» **Data supplied**

------------------------------

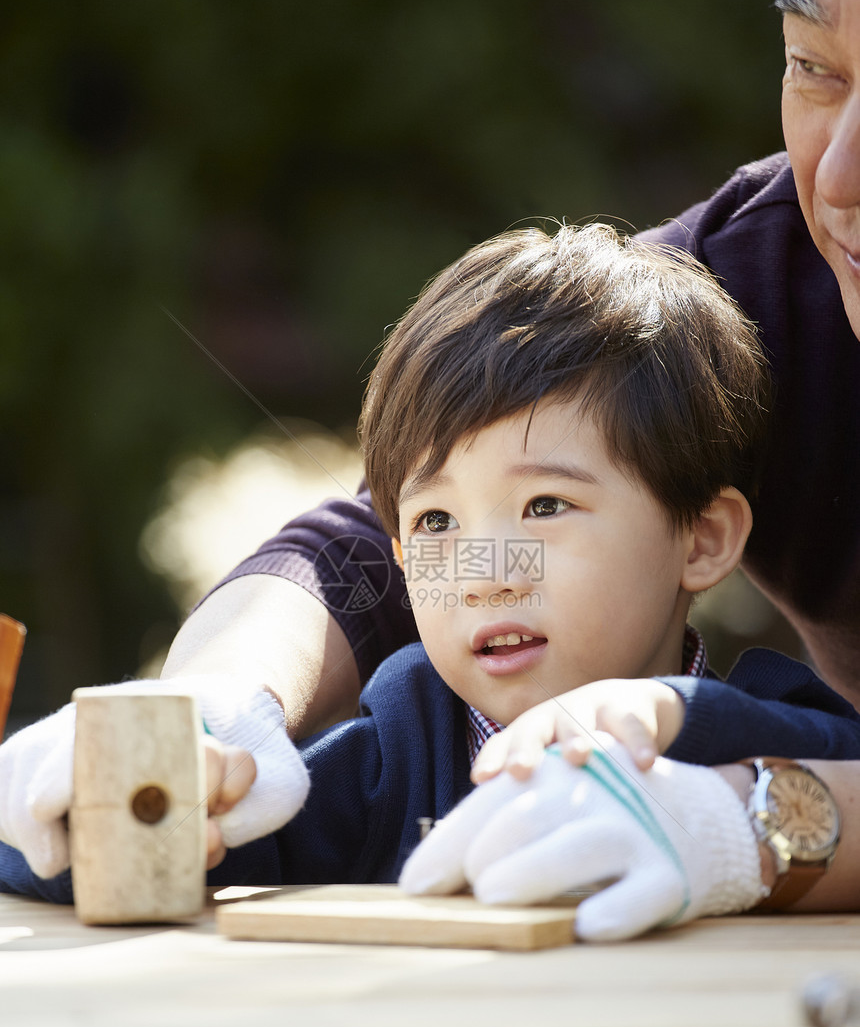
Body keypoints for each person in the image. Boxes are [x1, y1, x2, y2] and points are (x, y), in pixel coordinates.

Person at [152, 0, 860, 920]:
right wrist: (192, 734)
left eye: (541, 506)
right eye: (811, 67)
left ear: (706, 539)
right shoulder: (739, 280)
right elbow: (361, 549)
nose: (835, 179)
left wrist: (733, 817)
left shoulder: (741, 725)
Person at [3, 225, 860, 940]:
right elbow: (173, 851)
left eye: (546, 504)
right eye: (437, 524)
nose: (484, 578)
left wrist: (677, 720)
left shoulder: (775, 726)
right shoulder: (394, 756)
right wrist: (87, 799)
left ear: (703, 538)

------------------------------

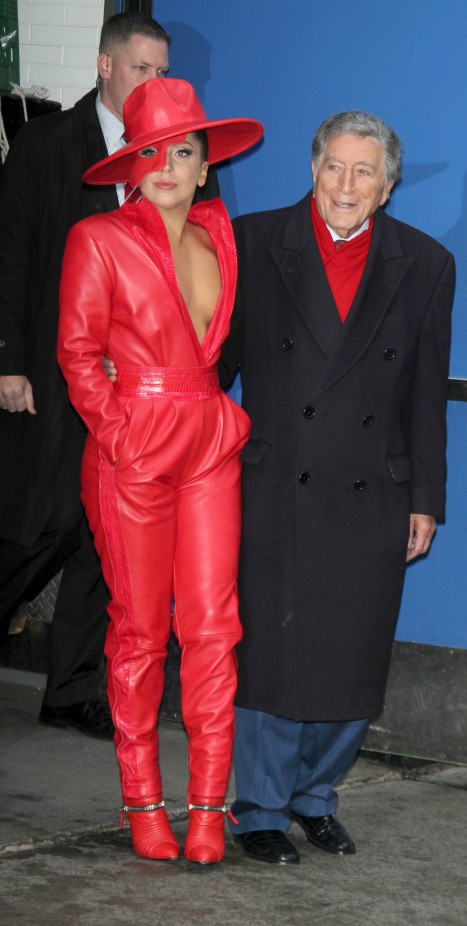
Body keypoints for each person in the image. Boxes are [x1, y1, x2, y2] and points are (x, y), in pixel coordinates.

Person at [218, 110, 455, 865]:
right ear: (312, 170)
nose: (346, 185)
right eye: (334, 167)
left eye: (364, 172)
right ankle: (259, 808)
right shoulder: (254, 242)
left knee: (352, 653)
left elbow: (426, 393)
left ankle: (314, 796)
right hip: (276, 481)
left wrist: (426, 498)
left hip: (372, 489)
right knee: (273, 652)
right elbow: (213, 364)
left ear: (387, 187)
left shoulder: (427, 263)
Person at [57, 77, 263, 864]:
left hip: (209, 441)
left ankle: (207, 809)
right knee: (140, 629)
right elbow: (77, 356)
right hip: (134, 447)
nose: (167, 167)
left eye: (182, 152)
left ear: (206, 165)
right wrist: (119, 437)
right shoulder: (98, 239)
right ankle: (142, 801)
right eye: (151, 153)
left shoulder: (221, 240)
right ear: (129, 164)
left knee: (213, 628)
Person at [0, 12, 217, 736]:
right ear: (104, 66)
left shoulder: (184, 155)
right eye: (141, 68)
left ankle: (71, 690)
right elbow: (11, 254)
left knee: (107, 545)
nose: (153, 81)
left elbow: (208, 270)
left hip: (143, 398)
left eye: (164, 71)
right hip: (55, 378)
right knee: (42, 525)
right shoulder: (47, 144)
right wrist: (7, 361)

------------------------------

» **Exercise directions**
Go through the listing above and return every line where the word "elbow" occurs.

» **Written response**
right elbow: (361, 549)
right elbow: (173, 851)
left elbow: (426, 393)
right elbow: (213, 364)
right elbow: (77, 356)
right elbow: (11, 254)
left elbow: (208, 270)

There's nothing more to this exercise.